Treatment method of coal tar containing a large amount of solids {METHOD FOR TREATING HIGH SOLID COAL TAR}

The present invention relates to a method for treating coal tar containing a large amount of solids, and more particularly, to recover coal tar from which solids have been removed from coal tar containing a large amount of solids, and to obtain coal tar sludge having a low quinoline content as a by-product. It is about a method.

Coal tar, which contains a large amount of solids, is extremely limited in its use as a byproduct during the production of coke used in the steel industry. In general, solids consist of a combination of various substances such as ash, quinoline insoluble (QI), coal, coke and Cenosphere. These solids must be removed from coal tar because they are not suitable for the raw material process for coal tar carbonaceous products.

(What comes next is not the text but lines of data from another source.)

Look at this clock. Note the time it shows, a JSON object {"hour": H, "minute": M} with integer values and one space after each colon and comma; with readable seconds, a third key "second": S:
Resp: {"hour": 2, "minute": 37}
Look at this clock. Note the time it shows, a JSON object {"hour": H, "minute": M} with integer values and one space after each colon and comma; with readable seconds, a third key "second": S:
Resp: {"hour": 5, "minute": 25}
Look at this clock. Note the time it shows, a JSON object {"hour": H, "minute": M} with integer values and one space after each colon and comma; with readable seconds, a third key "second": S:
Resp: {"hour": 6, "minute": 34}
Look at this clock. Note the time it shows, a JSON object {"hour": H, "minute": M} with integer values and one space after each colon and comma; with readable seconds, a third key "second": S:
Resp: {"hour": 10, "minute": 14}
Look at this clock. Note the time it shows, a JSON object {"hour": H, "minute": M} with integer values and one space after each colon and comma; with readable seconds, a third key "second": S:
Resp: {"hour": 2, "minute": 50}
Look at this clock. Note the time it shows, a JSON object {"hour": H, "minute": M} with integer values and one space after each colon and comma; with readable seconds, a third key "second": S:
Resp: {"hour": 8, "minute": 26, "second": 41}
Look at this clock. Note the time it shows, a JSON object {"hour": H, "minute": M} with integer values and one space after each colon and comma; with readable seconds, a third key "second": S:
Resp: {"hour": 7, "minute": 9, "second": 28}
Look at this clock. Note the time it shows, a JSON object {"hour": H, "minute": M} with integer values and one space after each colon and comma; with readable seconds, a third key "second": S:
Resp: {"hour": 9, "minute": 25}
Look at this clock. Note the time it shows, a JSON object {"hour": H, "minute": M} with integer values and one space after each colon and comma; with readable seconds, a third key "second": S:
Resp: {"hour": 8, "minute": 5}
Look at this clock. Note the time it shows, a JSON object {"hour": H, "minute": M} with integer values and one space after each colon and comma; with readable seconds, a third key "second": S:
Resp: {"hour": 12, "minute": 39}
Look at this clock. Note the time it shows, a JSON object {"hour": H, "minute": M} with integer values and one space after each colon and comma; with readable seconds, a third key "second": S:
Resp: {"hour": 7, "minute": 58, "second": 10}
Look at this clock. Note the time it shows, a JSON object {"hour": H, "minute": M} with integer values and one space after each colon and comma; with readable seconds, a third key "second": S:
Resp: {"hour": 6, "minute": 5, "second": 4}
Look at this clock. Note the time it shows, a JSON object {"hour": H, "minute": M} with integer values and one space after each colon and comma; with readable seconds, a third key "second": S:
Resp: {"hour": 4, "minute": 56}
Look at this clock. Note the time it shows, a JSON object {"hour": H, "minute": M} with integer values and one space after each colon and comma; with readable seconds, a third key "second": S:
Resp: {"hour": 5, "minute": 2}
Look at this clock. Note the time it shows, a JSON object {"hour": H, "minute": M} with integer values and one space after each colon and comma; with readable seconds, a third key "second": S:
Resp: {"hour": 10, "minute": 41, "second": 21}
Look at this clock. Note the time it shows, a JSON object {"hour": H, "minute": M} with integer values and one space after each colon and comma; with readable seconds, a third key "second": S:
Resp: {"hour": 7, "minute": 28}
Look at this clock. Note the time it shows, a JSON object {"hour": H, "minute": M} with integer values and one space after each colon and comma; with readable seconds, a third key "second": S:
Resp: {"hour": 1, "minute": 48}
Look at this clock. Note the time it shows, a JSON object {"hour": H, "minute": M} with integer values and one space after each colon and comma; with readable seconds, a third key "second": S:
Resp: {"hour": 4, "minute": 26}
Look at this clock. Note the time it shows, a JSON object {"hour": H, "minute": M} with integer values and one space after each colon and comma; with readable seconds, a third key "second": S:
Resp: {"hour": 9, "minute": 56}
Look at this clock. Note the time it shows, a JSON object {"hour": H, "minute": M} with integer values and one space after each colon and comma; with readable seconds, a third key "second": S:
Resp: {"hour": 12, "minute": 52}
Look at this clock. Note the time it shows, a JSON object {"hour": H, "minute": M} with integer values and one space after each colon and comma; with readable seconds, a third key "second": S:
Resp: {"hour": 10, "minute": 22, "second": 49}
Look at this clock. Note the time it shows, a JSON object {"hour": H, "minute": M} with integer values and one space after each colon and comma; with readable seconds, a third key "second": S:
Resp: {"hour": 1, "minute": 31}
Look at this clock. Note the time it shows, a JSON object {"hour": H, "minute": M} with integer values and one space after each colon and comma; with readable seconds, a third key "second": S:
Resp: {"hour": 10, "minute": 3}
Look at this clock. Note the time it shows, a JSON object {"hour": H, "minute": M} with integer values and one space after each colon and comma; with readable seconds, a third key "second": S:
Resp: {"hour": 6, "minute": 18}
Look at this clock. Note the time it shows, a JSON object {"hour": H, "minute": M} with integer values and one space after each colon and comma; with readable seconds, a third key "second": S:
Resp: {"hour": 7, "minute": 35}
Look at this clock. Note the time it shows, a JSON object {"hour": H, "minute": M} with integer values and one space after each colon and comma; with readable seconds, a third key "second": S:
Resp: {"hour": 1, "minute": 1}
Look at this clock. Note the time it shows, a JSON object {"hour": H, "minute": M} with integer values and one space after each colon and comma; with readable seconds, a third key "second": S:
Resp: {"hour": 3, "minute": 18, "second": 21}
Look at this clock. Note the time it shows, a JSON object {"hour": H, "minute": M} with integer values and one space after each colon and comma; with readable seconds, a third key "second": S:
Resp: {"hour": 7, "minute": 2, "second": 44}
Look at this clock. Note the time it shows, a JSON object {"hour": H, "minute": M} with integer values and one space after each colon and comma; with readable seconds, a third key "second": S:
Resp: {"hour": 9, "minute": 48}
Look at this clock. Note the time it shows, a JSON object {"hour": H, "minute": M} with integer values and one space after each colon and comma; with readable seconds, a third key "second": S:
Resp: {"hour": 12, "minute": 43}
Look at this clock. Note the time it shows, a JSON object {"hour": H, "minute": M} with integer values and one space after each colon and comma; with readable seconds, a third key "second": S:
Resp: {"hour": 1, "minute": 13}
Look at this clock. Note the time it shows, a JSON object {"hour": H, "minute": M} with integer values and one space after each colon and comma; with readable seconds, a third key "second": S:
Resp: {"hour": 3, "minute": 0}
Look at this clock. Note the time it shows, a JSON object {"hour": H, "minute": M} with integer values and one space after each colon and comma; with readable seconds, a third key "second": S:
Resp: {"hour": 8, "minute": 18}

At this time, when the solid content cannot be sufficiently removed from coal tar, it is disposed of or used for fuel.

Conventionally, coal tar containing a large amount of solids is used alone or as a fuel by mixing with petroleum oil. Such coal tar contains more than 0.1 wt% of quinoline. As quinoline is recently designated as a toxic substance, coal tar having a quinoline content of more than 0.1 wt% cannot be used for fuel and must be disposed of.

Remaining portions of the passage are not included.